Hernán Medford cerró su conferencia previa al clásico con un mensaje dirigido a la prensa, en medio de un contexto marcado por imágenes recientes de futbolistas en actividades sociales.
“Ojo, todos tenemos cola que nos pisen. El jugador de fútbol es público, el entrenador también, pero los periodistas también lo son.

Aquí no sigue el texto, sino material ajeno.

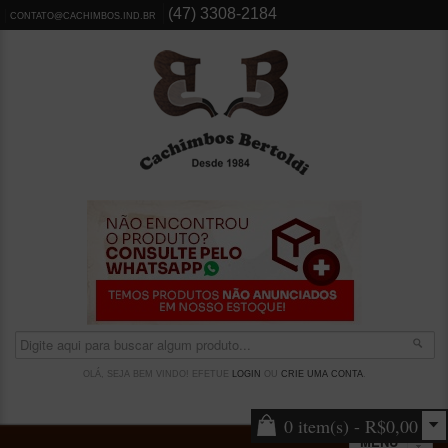
(47) 3308-2184
CONTATO@CACHIMBOS.IND.BR
OLÁ, SEJA BEM VINDO! EFETUE
LOGIN
OU
CRIE UMA CONTA
.
0 item(s) - R$0,00
MENU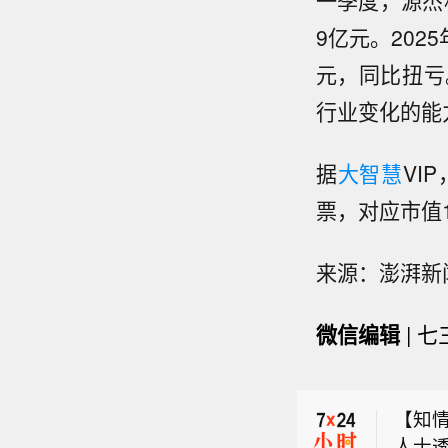
一季度，源杰科
9亿元。202
元，同比扭亏
行业变化的能
据
大智慧
VI
票，对应市值1
来源：澎湃新
日经2
微信编辑
| 七
【韩国
点。个
【知
人士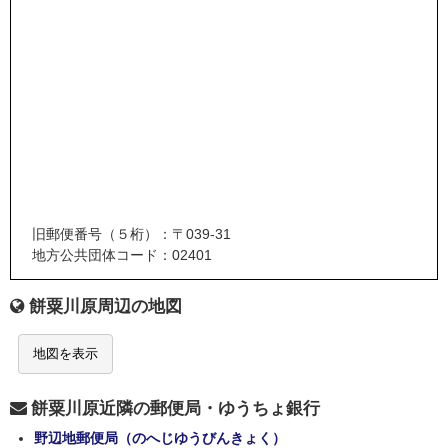
旧郵便番号（５桁）：〒039-31
地方公共団体コード：02401
餅粟川原周辺の地図
地図を表示
餅粟川原近隣の郵便局・ゆうちょ銀行
野辺地郵便局（のへじゆうびんきょく）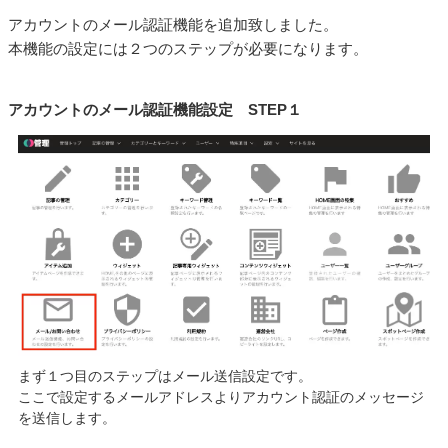
アカウントのメール認証機能を追加致しました。
本機能の設定には２つのステップが必要になります。
アカウントのメール認証機能設定 STEP１
まず１つ目のステップはメール送信設定です。
ここで設定するメールアドレスよりアカウント認証のメッセージ
を送信します。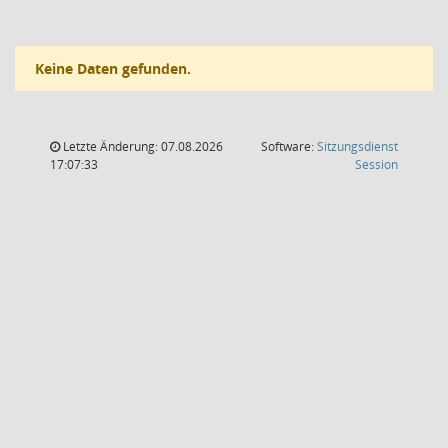
Keine Daten gefunden.
Letzte Änderung: 07.08.2026
Software:
Sitzungsdienst
(Wird in
17:07:33
Session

Ustedes tienen que cuidarse cuando están con su ‘birrita’”, dijo.
Y luego añadió, en tono jocoso: “Si hay un periodista mala leche, si lo agarramos en algo, lo vamos a publicar”.
La declaración se produjo al ser consultado sobre la fotografía que circuló a inicios de semana, en la que aparecen Jefferson Brenes y Bancy Hernández, ambos del Deportivo Saprissa, compartiendo en una mesa donde se observaban botellas de licor.
La imagen se difundió en un ambiente ya sensible, tras episodios recientes que involucraron a jugadores de Liga Deportiva Alajuelense y derivaron en sanciones internas.
Medford optó por un enfoque distinto. Ni normalizar ni condenar.
“No es normalizarlo, porque no es normal, eso está claro. Pero tampoco es satanizarlo. Un muchacho se sienta a celebrar un cumpleaños con una cerveza, ¿qué es lo malo? Hay demasiados moralistas, pero también hay un derecho a la vida privada; mientras no haya abuso, no veo cuál es el problema”, afirmó.
El técnico explicó que este tipo de situaciones se manejan puertas adentro, dentro del camerino, como parte de la formación y el control del grupo.
“Esto yo lo manejo diciéndoles que tienen su vida privada. Mientras no haya abuso, no veo por qué satanizarlo. También veo que, como en un lado salió un problema, entonces ahora se busca qué encontrar en el otro equipo”, agregó.
La referencia apunta al caso ocurrido semanas atrás con Alejandro Bran en Alajuelense, quien fue sancionado tras un altercado en un condominio. El club también aplicó medidas a Kenneth Vargas, quien estuvo presente esa noche, aunque no participó en el incidente.
En medio de ese contexto, Medford trazó una línea. Defendió el manejo interno, pidió mesura en los juicios públicos y, entre risas, lanzó una advertencia que, más allá del tono, dejó claro su punto.
En el fútbol, la exposición no distingue entre protagonistas.